Paul Almond's site has many philosophically deep articles on theoretical rationality along LessWrongish assumptions, including but not limited to some great atheology, an attempt to solve the problem of arbitrary UTM choice, a possible anthropic explanation why space is 3D, a thorough defense of Occam's Razor, a lot of AI theory that I haven't tried to understand, and an attempt to explain what it means for minds to be implemented (related in approach to this and this).
"As long as the simulations are identical and interact identically (from the simulation's point of view) with the external world, I don't think the above question is meaningful. A mind doesn't have a geographical location, only implementations of it embedded in a coordinate space do. So A, B, and C are not disjoint possibilities, which means probability mass isn't split between them."
I dealt with this objection in the second article of the series. It would be easy to say that there are two simulations, in which slightly different things are going to happen. For example, we could have one simulation in which you are going to see a red ball when you open a box and one where you are going to see a blue ball. We could have lots of computers running the red ball situation and then combine them and discuss how this affects probability (if at all).
"The more redundancy in a particular implementation of a version you, then the more likely it is that that implementation is causing your experiences."
Does this mean that if we had a billion identical simulations of you in a VR where you were about to see a red ball and one (different) simulation of you in a VR where you are about to see a blue ball, and all these were running on separate computers, and you did not know which situation you were in, you would not think it more likely you were going to see a red ball? (and I know a common answer here is that it is still 50/50 - that copies don't count - which I can answer if you say that and which is addressed in the second article - I am just curious what you would say about that.)

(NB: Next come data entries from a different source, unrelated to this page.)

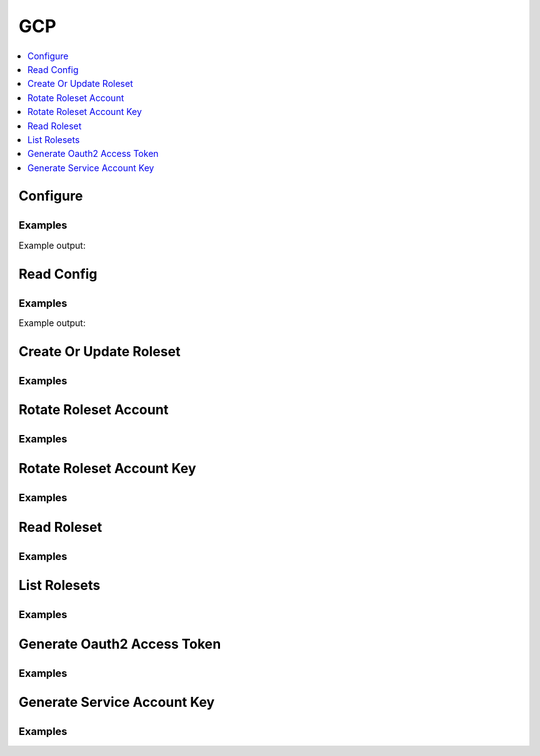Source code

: GCP
===

.. contents::
   :local:
   :depth: 1

.. testsetup:: gcp_secrets

    from requests_mock import ANY

    client.sys.enable_secrets_engine('gcp')

    # mock out external calls that are diffcult to support in test environments
    mock_urls = {
        'https://127.0.0.1:8200/v1/gcp/rolesets': 'LIST',
        'https://127.0.0.1:8200/v1/gcp/roleset/hvac-doctest': ANY,
        'https://127.0.0.1:8200/v1/gcp/roleset/hvac-doctest/rotate': 'POST',
        'https://127.0.0.1:8200/v1/gcp/roleset/hvac-doctest/rotate-key': 'POST',
        'https://127.0.0.1:8200/v1/gcp/token/hvac-doctest': 'GET',
        'https://127.0.0.1:8200/v1/gcp/key/hvac-doctest': 'POST',
    }
    for mock_url, method in mock_urls.items():
        mocker.register_uri(
            method=method,
            url=mock_url,
            json=dict(),
        )

Configure
---------

.. automethod:: hvac.api.secrets_engines.Gcp.configure
   :noindex:

Examples
````````

.. testcode:: gcp_secrets

    import hvac
    client = hvac.Client(url='https://127.0.0.1:8200')


    credentials = test_utils.load_config_file('example.jwt.json')
    configure_response = client.secrets.gcp.configure(
        credentials=credentials,
        max_ttl=3600,
    )
    print(configure_response)

Example output:

.. testoutput:: gcp_secrets

    <Response [204]>

Read Config
-----------

.. automethod:: hvac.api.secrets_engines.Gcp.read_config
   :noindex:

Examples
````````

.. testcode:: gcp_secrets

    import hvac
    client = hvac.Client(url='https://127.0.0.1:8200')

    read_config_response = client.secrets.gcp.read_config()
    print('Max TTL for GCP secrets engine set to: {max_ttl}'.format(max_ttl=read_config_response['data']['max_ttl']))

Example output:

.. testoutput:: gcp_secrets

    Max TTL for GCP secrets engine set to: 3600

Create Or Update Roleset
------------------------

.. automethod:: hvac.api.secrets_engines.Gcp.create_or_update_roleset
   :noindex:

Examples
````````

.. testcode:: gcp_secrets

    import hvac
    client = hvac.Client(url='https://127.0.0.1:8200')


    bindings = """
        resource "//cloudresourcemanager.googleapis.com/project/some-gcp-project-id" {
          roles = [
            "roles/viewer"
          ],
        }
    """
    token_scopes = [
        'https://www.googleapis.com/auth/cloud-platform',
        'https://www.googleapis.com/auth/bigquery',
    ]

    roleset_response = client.secrets.gcp.create_or_update_roleset(
        name='hvac-doctest',
        project='some-gcp-project-id',
        bindings=bindings,
        token_scopes=token_scopes,
    )

Rotate Roleset Account
----------------------

.. automethod:: hvac.api.secrets_engines.Gcp.rotate_roleset_account
   :noindex:

Examples
````````

.. testcode:: gcp_secrets

    import hvac
    client = hvac.Client(url='https://127.0.0.1:8200')

    rotate_response = client.secrets.gcp.rotate_roleset_account(name='hvac-doctest')

Rotate Roleset Account Key
--------------------------

.. automethod:: hvac.api.secrets_engines.Gcp.rotate_roleset_account_key
   :noindex:

Examples
````````

.. testcode:: gcp_secrets

    import hvac
    client = hvac.Client(url='https://127.0.0.1:8200')

    rotate_response = client.secrets.gcp.rotate_roleset_account_key(name='hvac-doctest')

Read Roleset
------------

.. automethod:: hvac.api.secrets_engines.Gcp.read_roleset
   :noindex:

Examples
````````

.. testcode:: gcp_secrets

    import hvac
    client = hvac.Client(url='https://127.0.0.1:8200')

    read_response = client.secrets.gcp.read_roleset(name='hvac-doctest')

List Rolesets
-------------

.. automethod:: hvac.api.secrets_engines.Gcp.list_rolesets
   :noindex:

Examples
````````

.. testcode:: gcp_secrets

    import hvac
    client = hvac.Client(url='https://127.0.0.1:8200')

    list_response = client.secrets.gcp.list_rolesets()


Generate Oauth2 Access Token
----------------------------

.. automethod:: hvac.api.secrets_engines.Gcp.generate_oauth2_access_token
   :noindex:

Examples
````````

.. testcode:: gcp_secrets

    import hvac
    client = hvac.Client(url='https://127.0.0.1:8200')

    token_response = client.secrets.gcp.generate_oauth2_access_token(roleset='hvac-doctest')

Generate Service Account Key
----------------------------

.. automethod:: hvac.api.secrets_engines.Gcp.generate_service_account_key
   :noindex:

Examples
````````

.. testcode:: gcp_secrets

    import hvac
    client = hvac.Client(url='https://127.0.0.1:8200')

    key_response = client.secrets.gcp.generate_service_account_key(roleset='hvac-doctest')


.. testcleanup:: gcp_secrets

    client.sys.disable_secrets_engine(path='gcp')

" see this the other way around. The more redundancy in a particular implementation, the more encodings of your own experiences you will expect to find embedded within your accessible reality, assuming you have causal access to the implementation-space. If you are causally disconnected from your implementation (e.g., run on hypothetical tamper-proof hardware without access to I/O), do you exist with measure zero? If you share your virtual environment with millions of other simulated minds with whom you can interact, do they all still exist with measure zero?"
I am not making any suggestion that there is any connection between measure, redundancy and whether or not you are connected to I/O. Whether you are connected to I/O does not interest me much. However, some particularly low measure situations may be hard to connect to I/O if they are associated with very extreme interpretations.
While this is also a valid and interesting scenario to consider, I don't think it "deals with the objection". The idea that "which computer am I running on?" is a meaningful question for someone whose experiences have multiple encodings in an environment seems pretty central to the discussion.